[Coordinate-based object records]
- - -
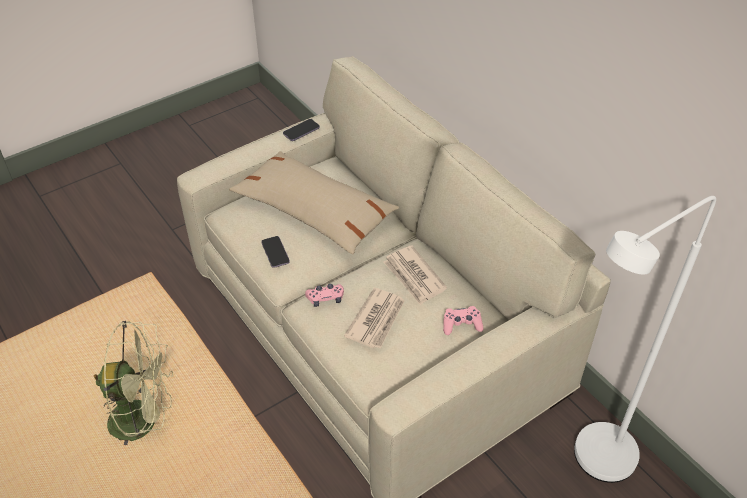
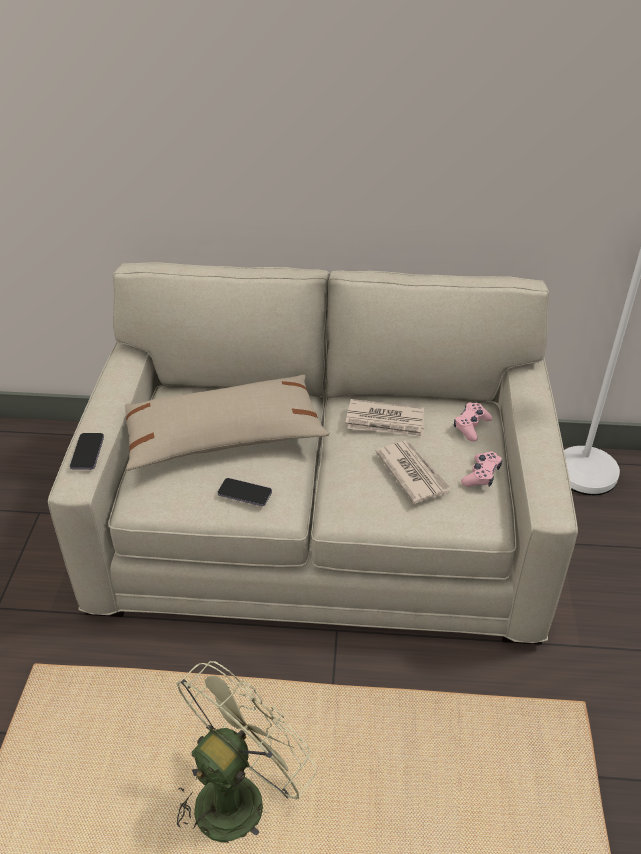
camera: 50 degrees left, 5 degrees down
(301, 131) = (121, 374): phone -> phone (87, 452)
(325, 298) = (347, 492): pink game controller -> pink game controller (481, 475)

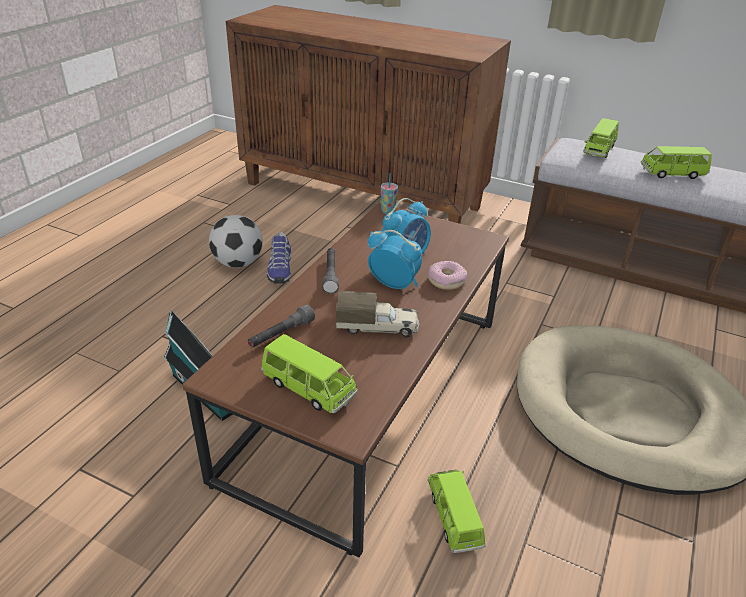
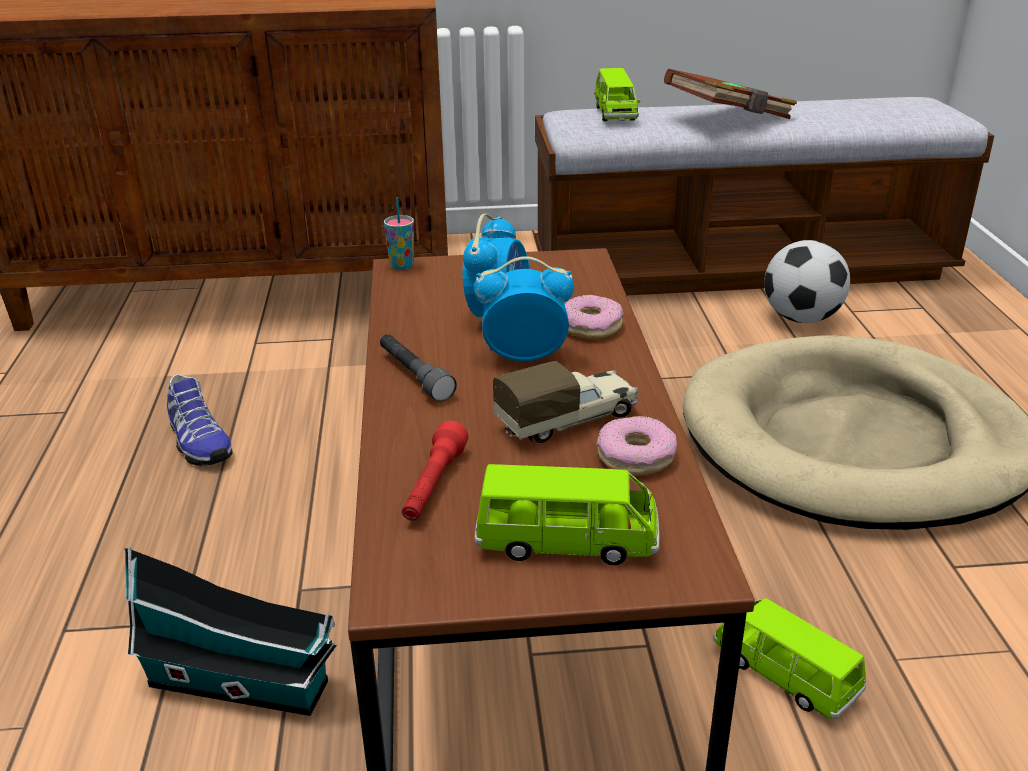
camera: 30 degrees left, 5 degrees down
(238, 263) = (110, 459): football -> football (801, 318)
(281, 334) = (433, 485): grey flashlight -> red flashlight
(388, 360) = (635, 456): none -> donut
(672, 173) = (729, 119): green toy car -> brown book

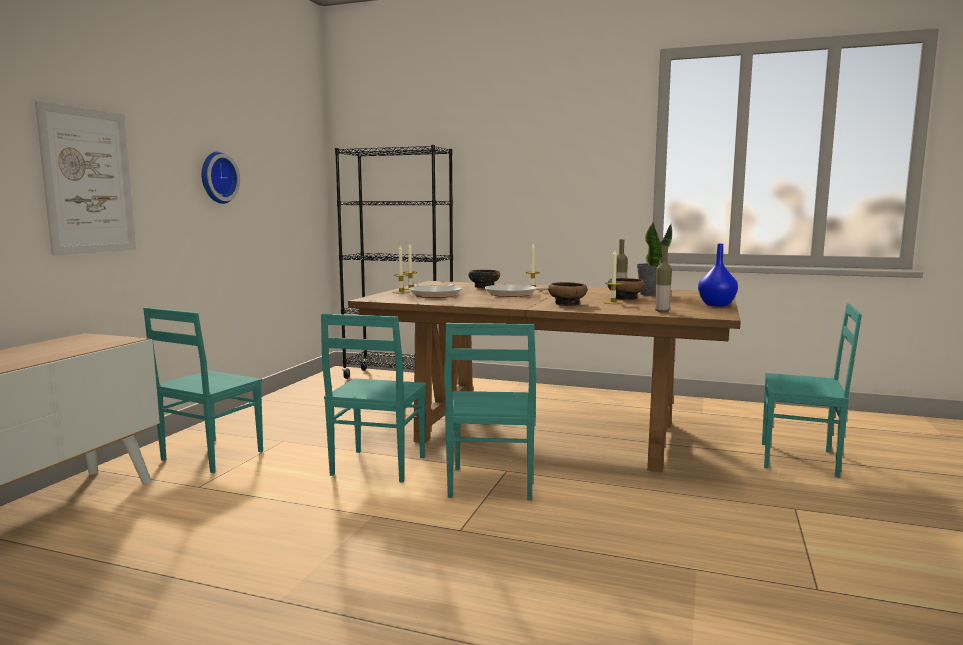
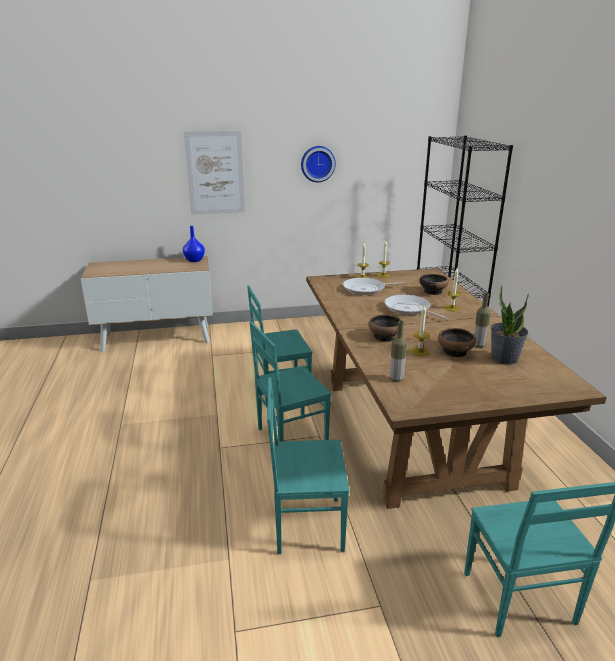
camera: 60 degrees right, 15 degrees up
(210, 456) = (249, 341): turquoise chair -> turquoise chair (307, 524)
(717, 305) = (478, 399): blue vase -> blue vase (194, 260)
- - -
◆ Task goal
Repeat each line of the records exactly, dropping the pictures.

◆ Your response
camera: 50 degrees left, 5 degrees down
(301, 131) = (121, 374): phone -> phone (87, 452)
(325, 298) = (347, 492): pink game controller -> pink game controller (481, 475)

camera: 30 degrees left, 5 degrees down
(238, 263) = (110, 459): football -> football (801, 318)
(281, 334) = (433, 485): grey flashlight -> red flashlight
(388, 360) = (635, 456): none -> donut
(672, 173) = (729, 119): green toy car -> brown book

camera: 60 degrees right, 15 degrees up
(210, 456) = (249, 341): turquoise chair -> turquoise chair (307, 524)
(717, 305) = (478, 399): blue vase -> blue vase (194, 260)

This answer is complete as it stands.